--- Given information Enclosed Below ---

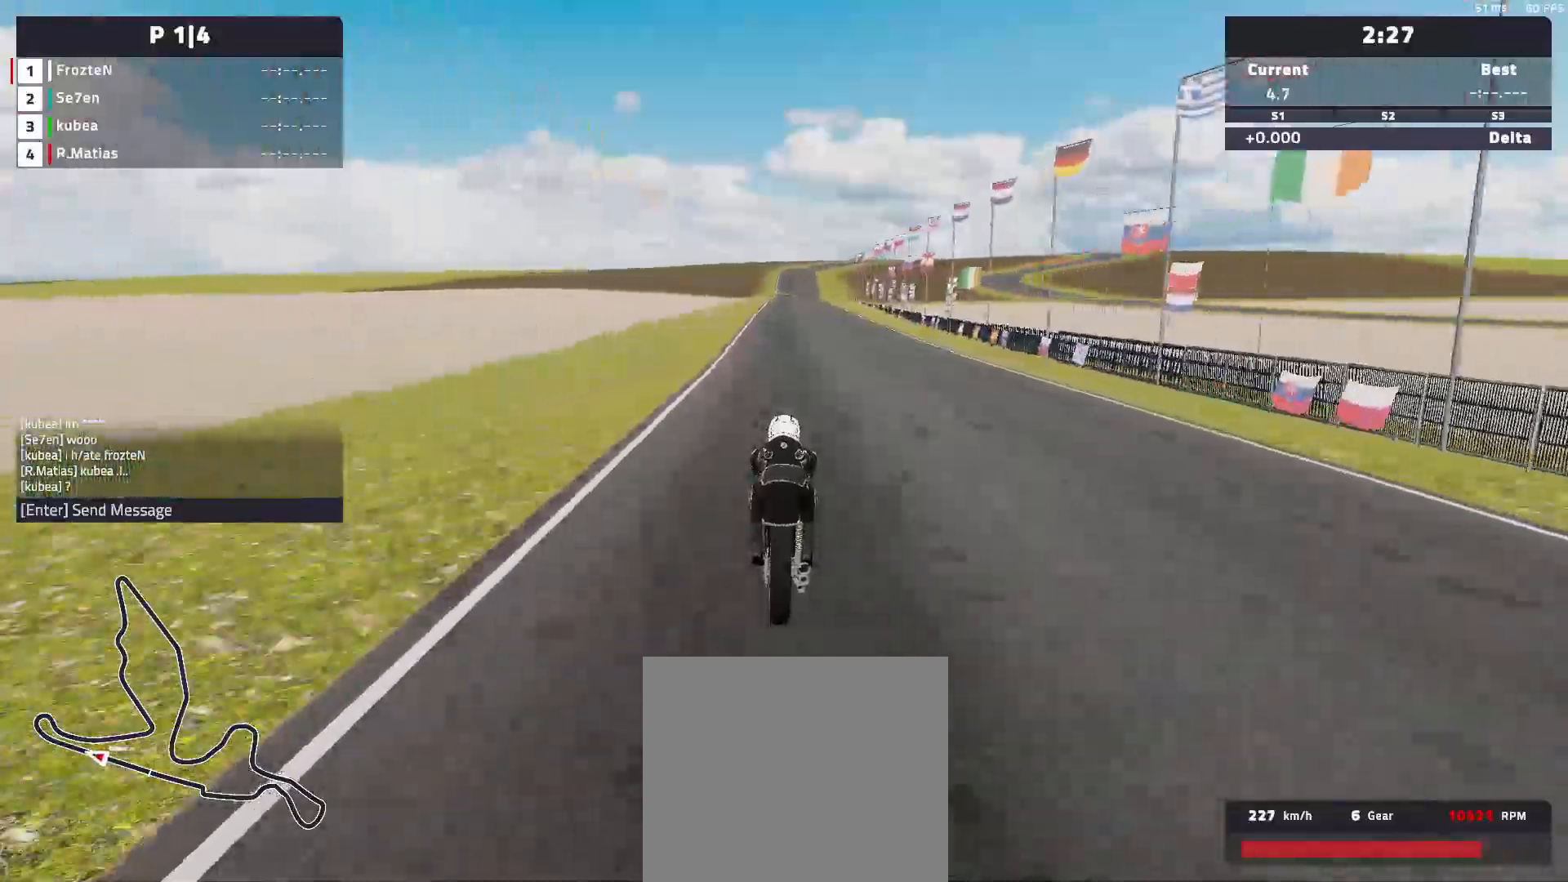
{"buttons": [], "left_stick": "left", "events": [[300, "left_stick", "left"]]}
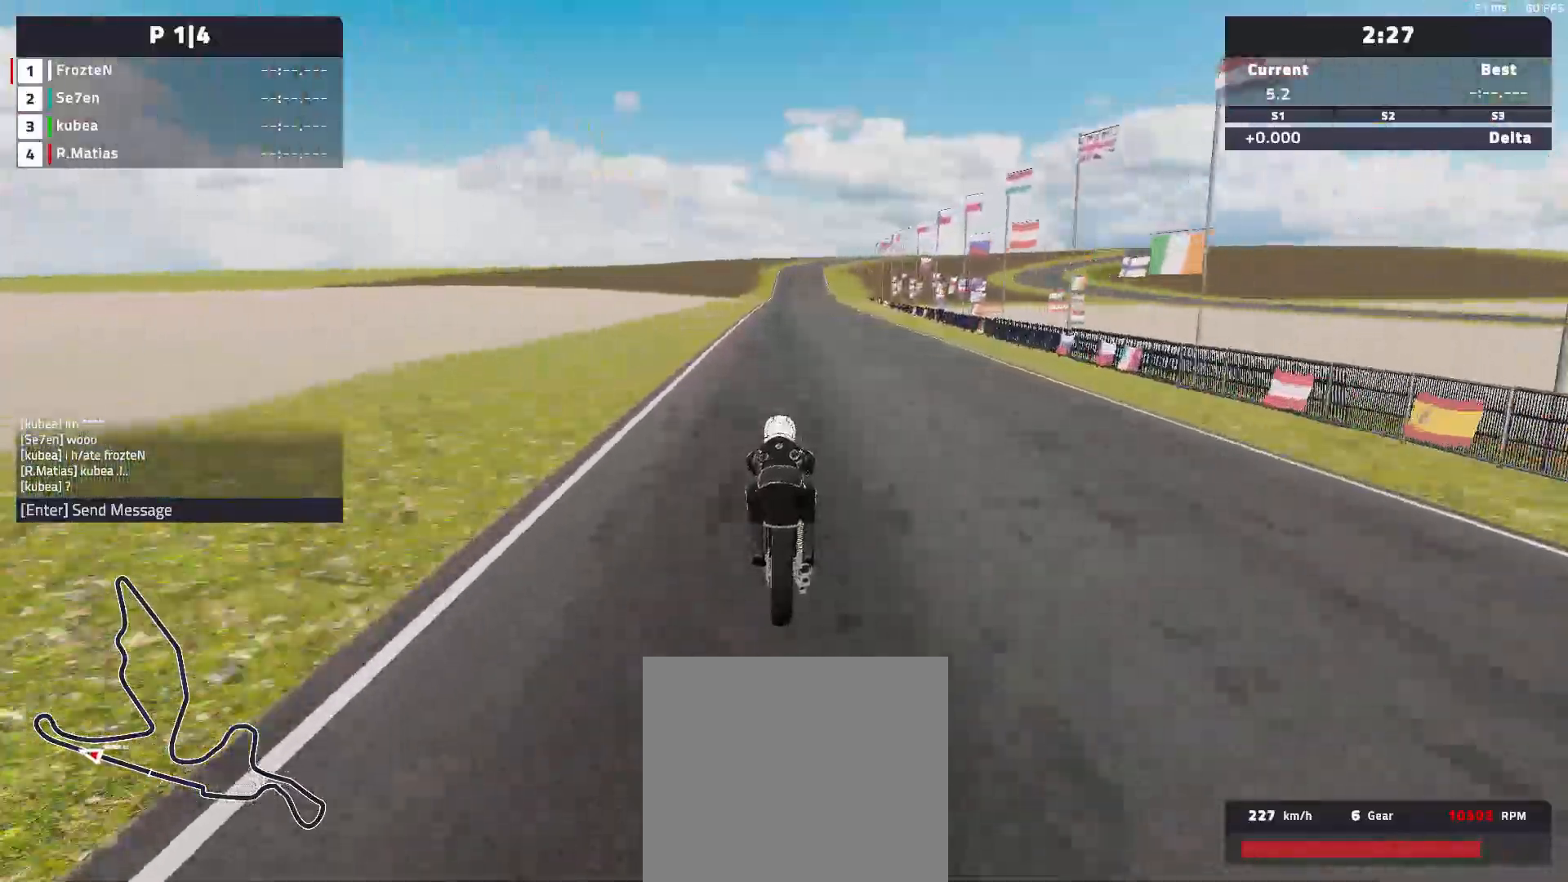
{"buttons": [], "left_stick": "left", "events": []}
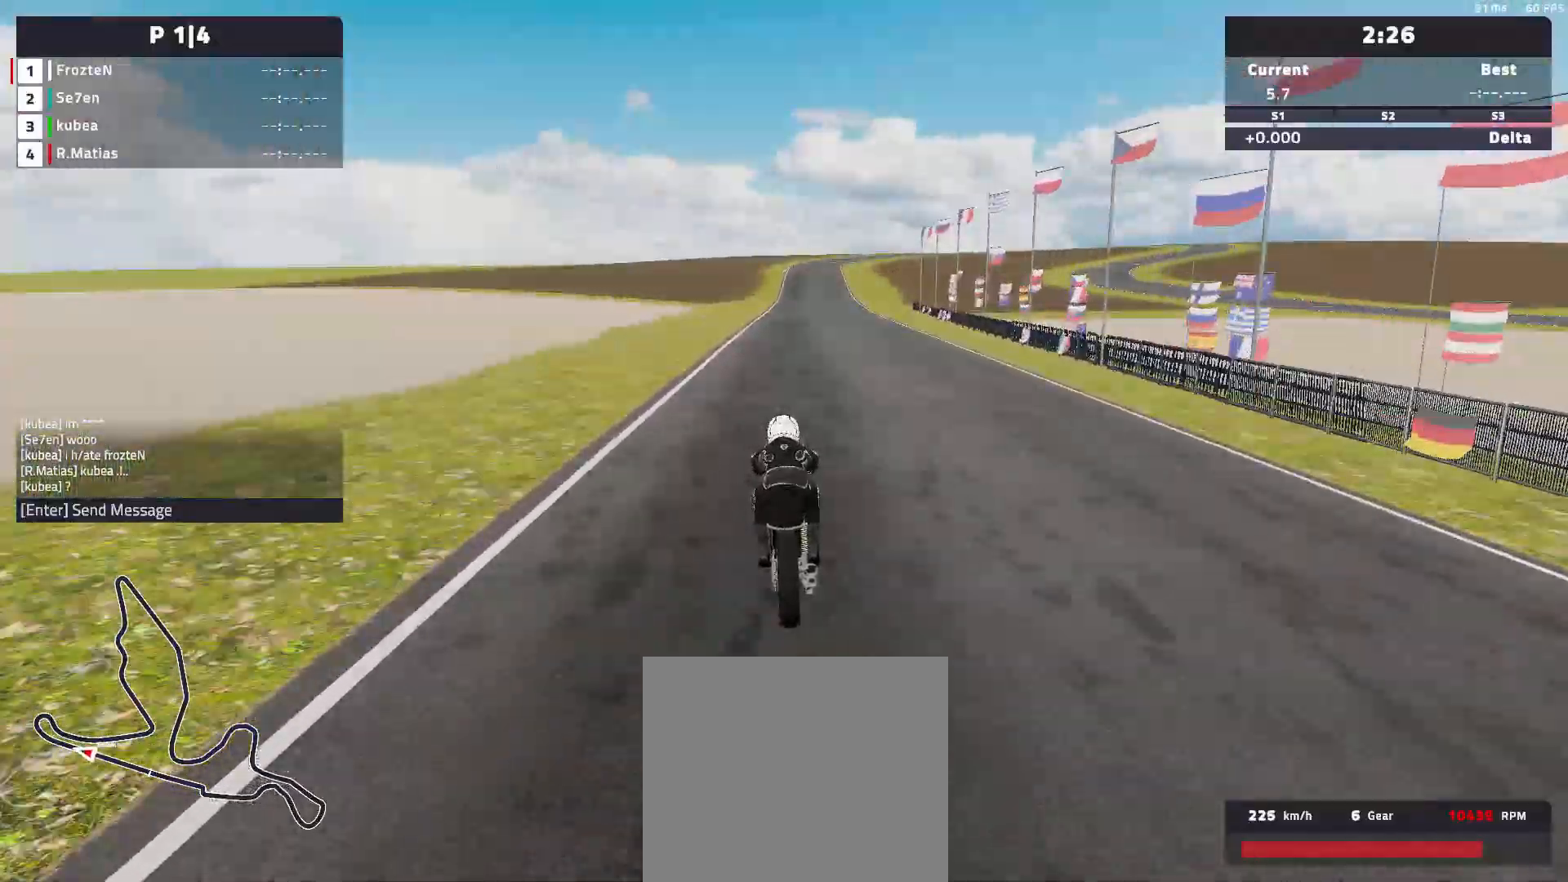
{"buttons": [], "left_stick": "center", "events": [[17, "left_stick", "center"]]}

--- End of Enclosed Given information ---

What is being asked: Word for word, reproduce all the data, but not the pictures.

Result:
{"buttons": [], "left_stick": "left", "events": [[300, "left_stick", "left"]]}
{"buttons": [], "left_stick": "left", "events": []}
{"buttons": [], "left_stick": "center", "events": [[17, "left_stick", "center"]]}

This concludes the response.